THE STORY: The Manning with the worst record at Thanksgiving has to do the dishes. Eli is already shopping for the Dawn.
THE SCORE:
Atlanta (1-2) 23
MIAMI (3-0) 27
THE STATS: Miami trailed in time of possession 37:09 to 22:51, and led for only 38 seconds.
THE STORY: If I had told you that one of these teams would start 3-0, and one would start at 1-2....
THE SCORE:
INDIANAPOLIS (2-1) 27
San Francisco(1-2) 7
THE STATS: Indianapolis just 1 penalty, 1 sack given up, 0 turnovers.
THE STORY: Giving up 15 more points per game than you score. Is this any way to get back to the Super Bowl?
THE SCORE:
Jacksonville (0-3) 17
SEATTLE (3-0) 45
THE STATS: Seattle TE Zack Miller 2-5-2 TDs.

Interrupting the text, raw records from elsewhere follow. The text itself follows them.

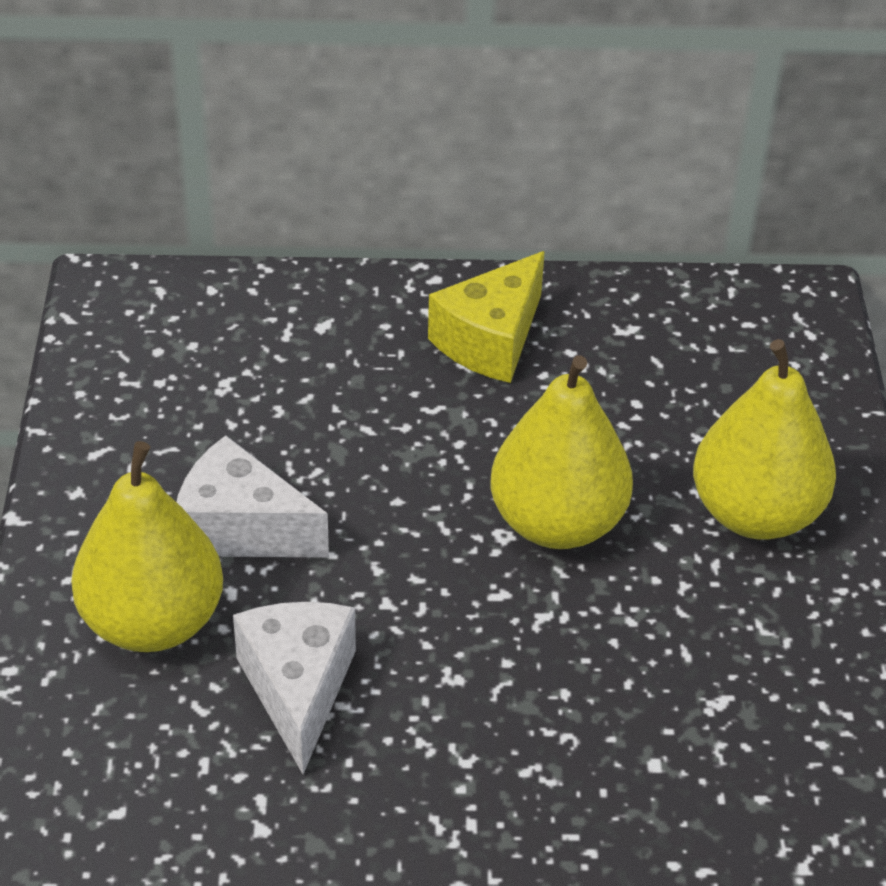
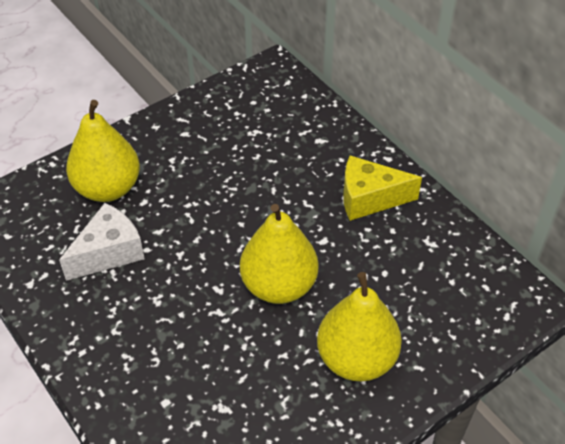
camera: 55 degrees right, 5 degrees up
(241, 529) = (179, 184): white cheese -> none

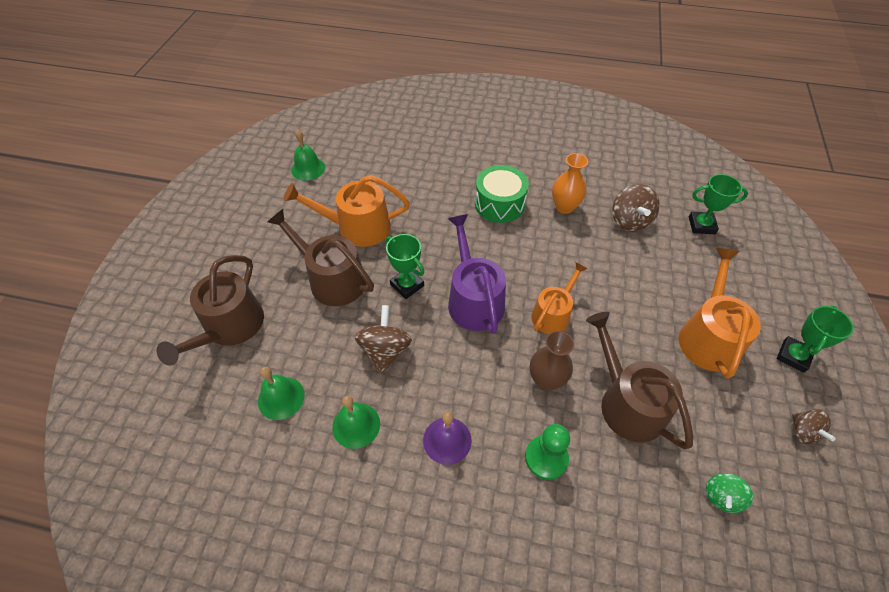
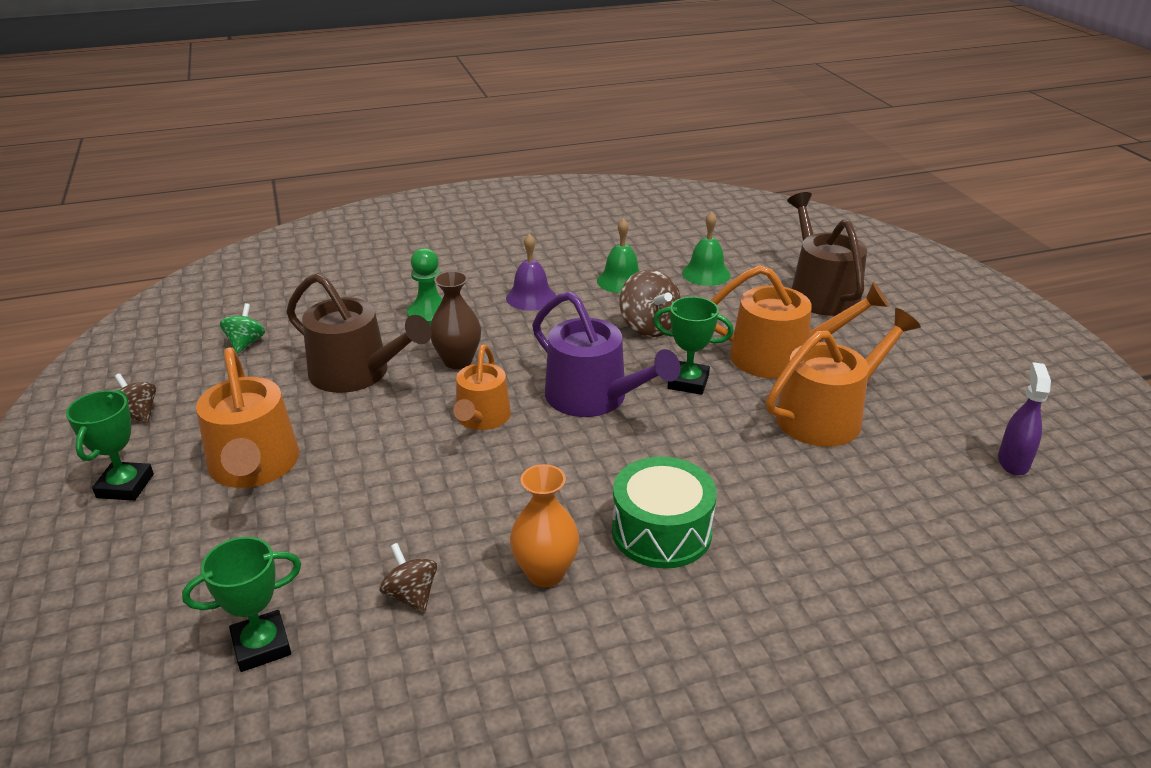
camera: 150 degrees right, 20 degrees down
(308, 168) = (1013, 462): green bell -> purple spray bottle
(332, 279) = (780, 357): brown watering can -> orange watering can
(629, 221) = (411, 595): brown spinning top -> brown spinning top, size x0.63

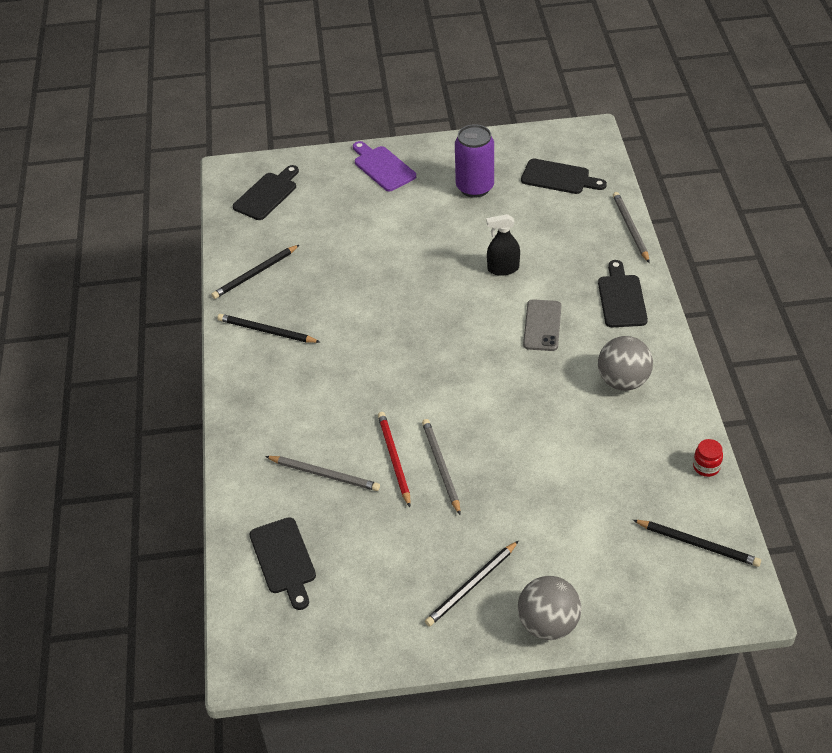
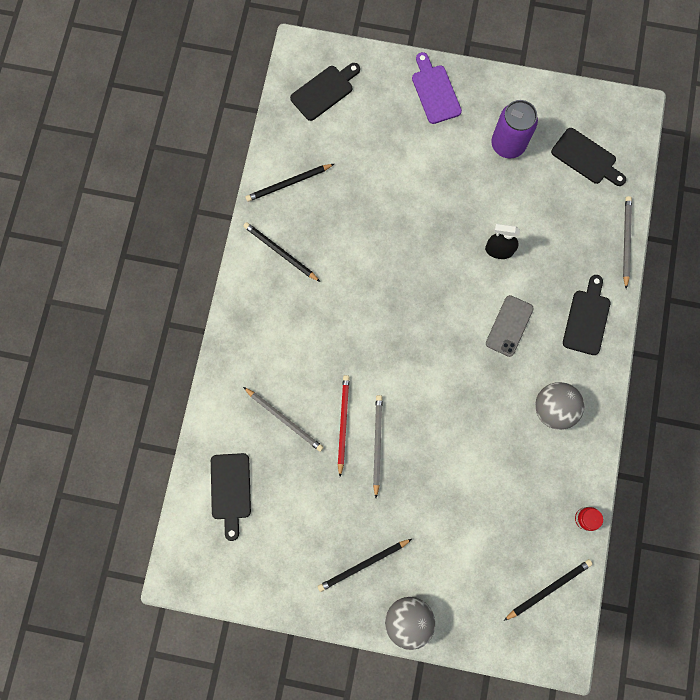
camera: 15 degrees right, 30 degrees up
(697, 544) = (548, 589): black pencil -> black pencil turned 75 degrees counterclockwise

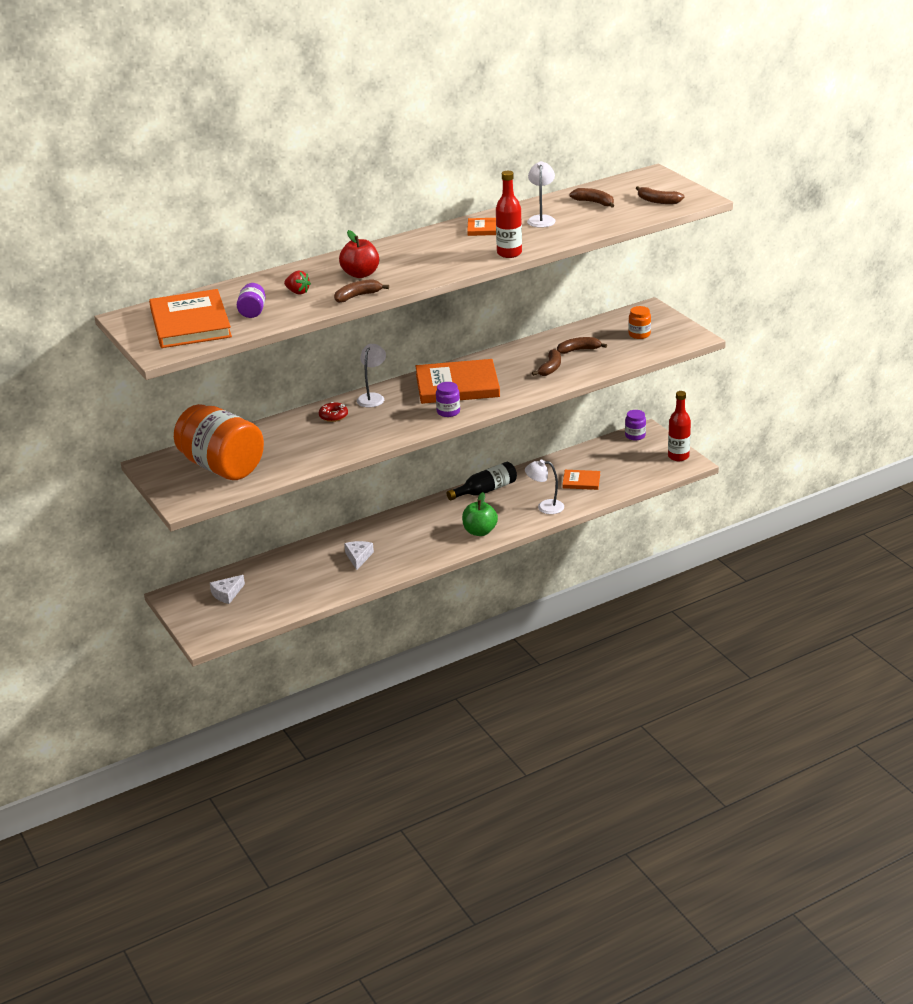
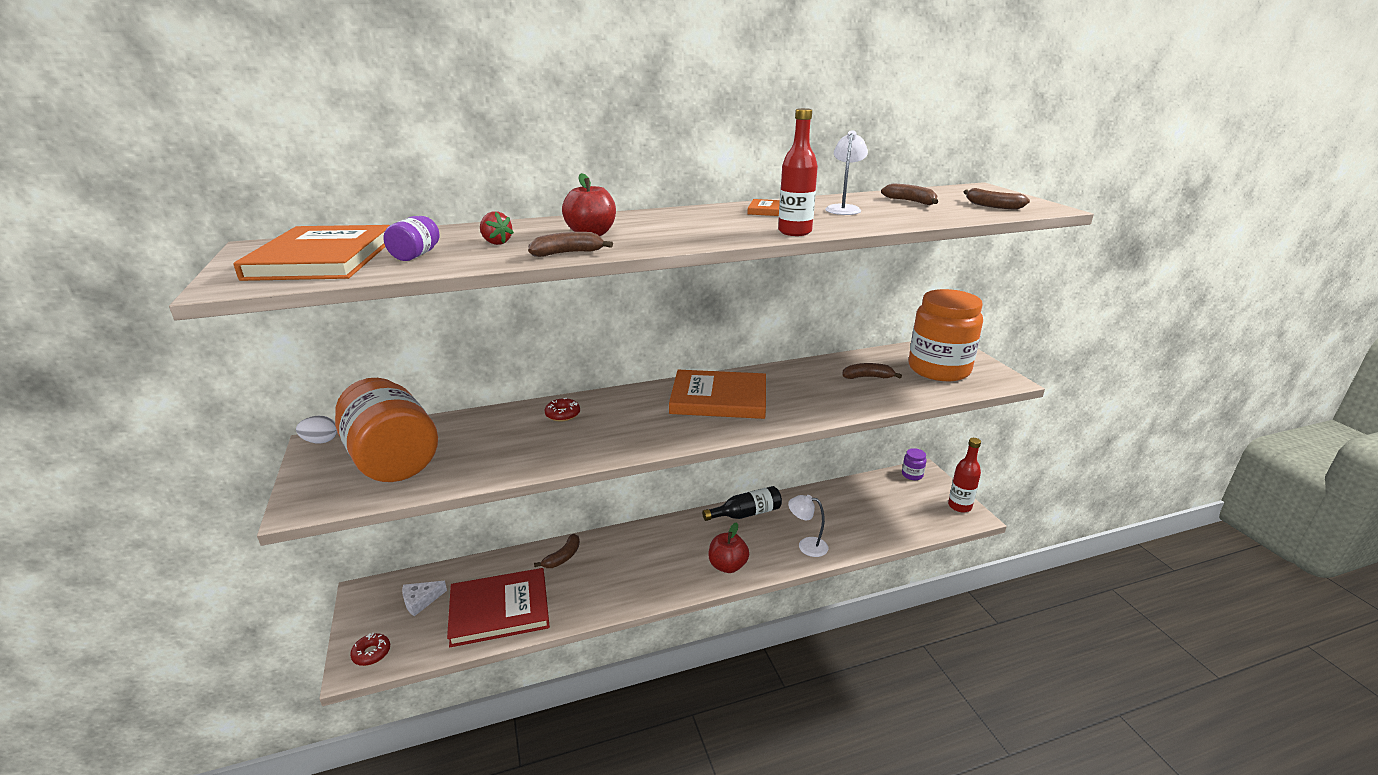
camera: 10 degrees right, 5 degrees down
(151, 462) = (320, 441): none -> white egg
(211, 630) = (371, 653): none -> red donut
(298, 589) = (499, 610): none -> red book
(358, 557) = (584, 577): white cheese -> none
(372, 397) = (618, 399): white lamp -> none
(448, 412) = (697, 429): purple jar -> none
(480, 531) = (727, 566): green apple -> red apple
(550, 368) = (832, 393): brown banana -> brown banana (563, 557)
(581, 481) = (851, 519): orange book -> none
(639, 334) = (939, 369): orange jar -> orange jar, size x2.45

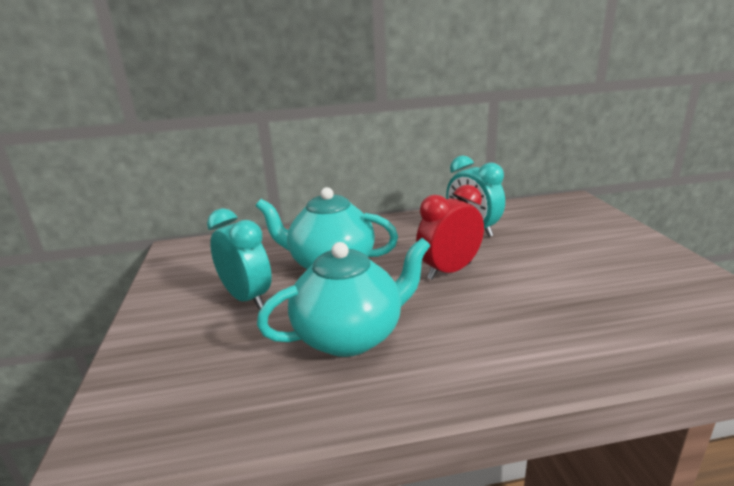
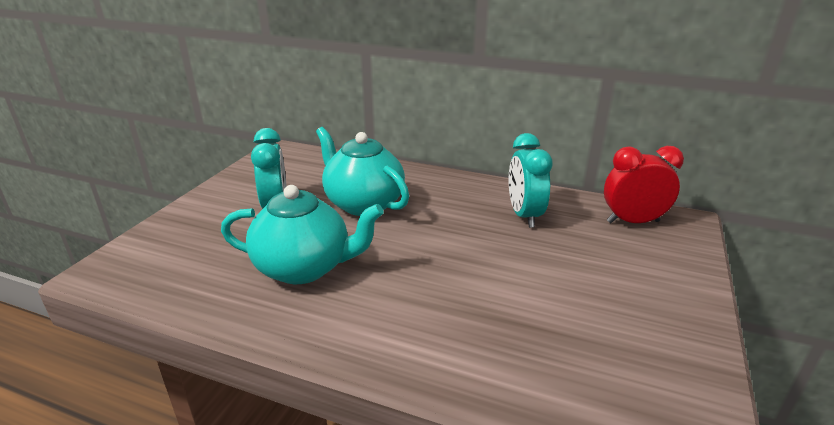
camera: 30 degrees right, 5 degrees up
(449, 271) = (448, 246): red clock -> red clock (633, 222)

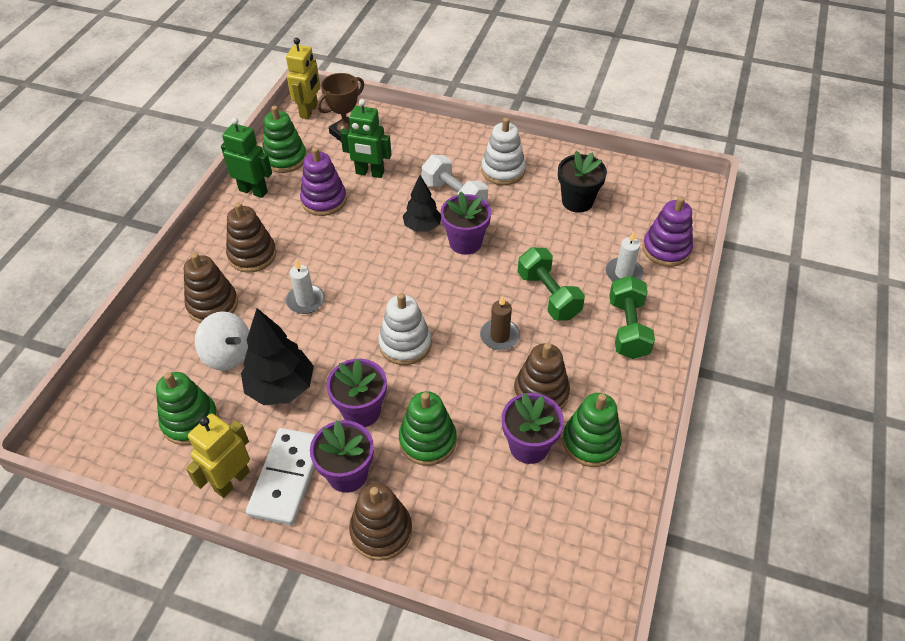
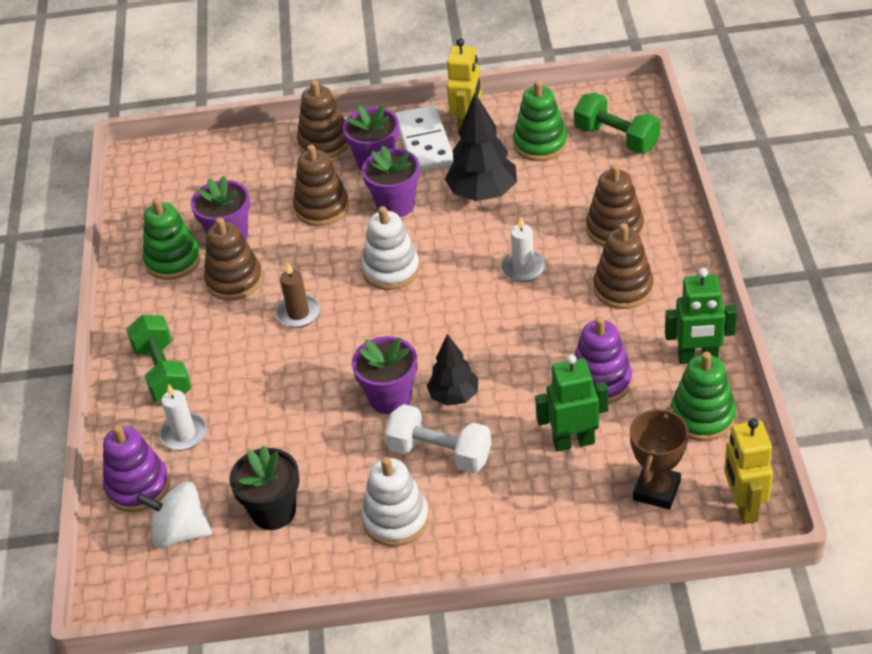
camera: 160 degrees right, 5 degrees down
(228, 355) = (556, 197): white spinning top -> white spinning top (180, 532)
(428, 440) = (322, 207): green stacking toy -> brown stacking toy
(548, 295) = (263, 374): green dumbbell -> green dumbbell (616, 138)

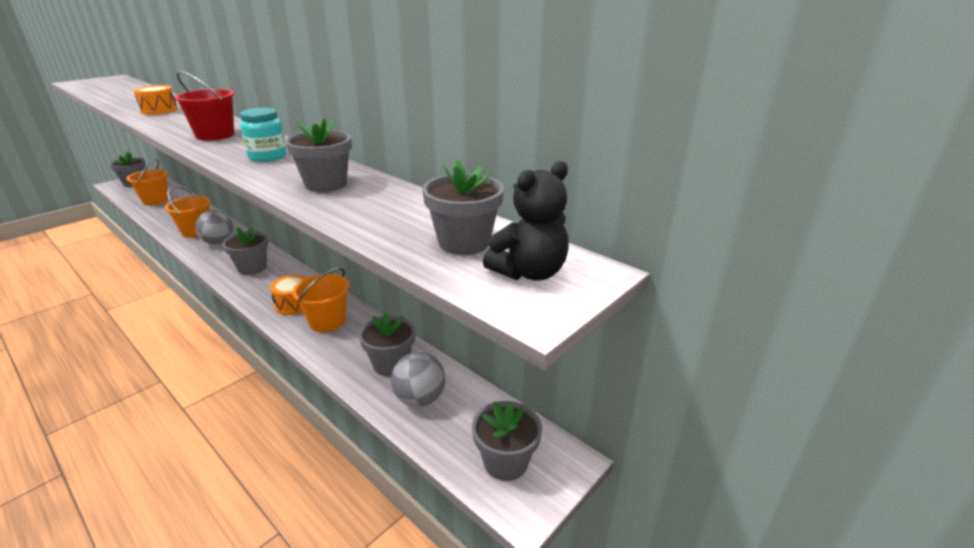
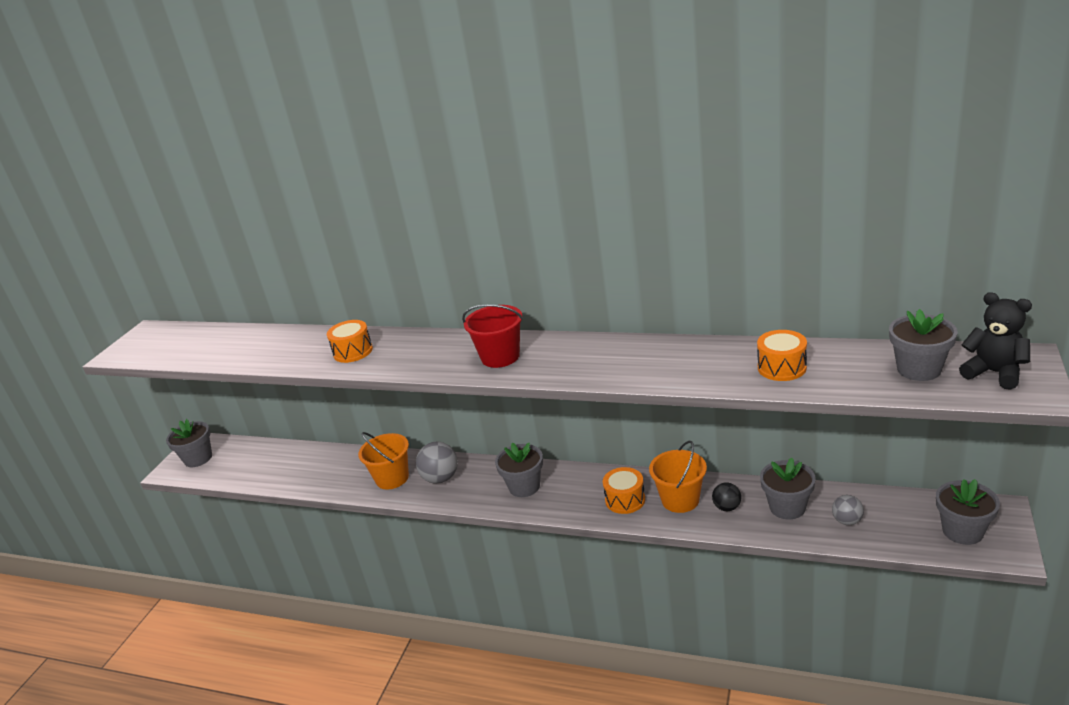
camera: 20 degrees left, 0 degrees up
(156, 200) = (270, 466): orange bucket -> none
(268, 157) = (611, 359): turquoise jar -> none
(326, 184) = (724, 364): grey flower pot -> none
(349, 342) = (727, 507): none -> black ball
(359, 200) = (781, 367): none -> orange drum
(420, 399) = (847, 521): grey ball -> grey ball, size x0.61
(529, 273) = (994, 373): black teddy bear -> black teddy bear turned 75 degrees counterclockwise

THE STORY: Turns out that the 19.5 point spread wasn't enough.
THE SCORE:
Buffalo (1-2) 20
NY JETS (2-1) 27
THE STATS: NY Jets 20 penalties for 168 yards.
THE STORY: The Jets had so many penalties, its a wonder that they didn't get sanctioned by the NCAA.
THE SCORE:
CHICAGO (3-0) 40
Pittsburgh (0-3) 23
THE STATS: Chicago defense INT for TD, fumble return for TD.
THE STORY: Chicago was the only NFC team to beat an AFC team (AFC wins the weekend (1-6).
THE SCORE:
Oakland (1-2) 21
DENVER (3-0) 37
THE STATS: Denver 31 first downs to 13 for Oakland.
THE STORY: Peyton Manning has thrown for only 5 TDs since his opening week 7 TDs. Time to sell him in fantasy.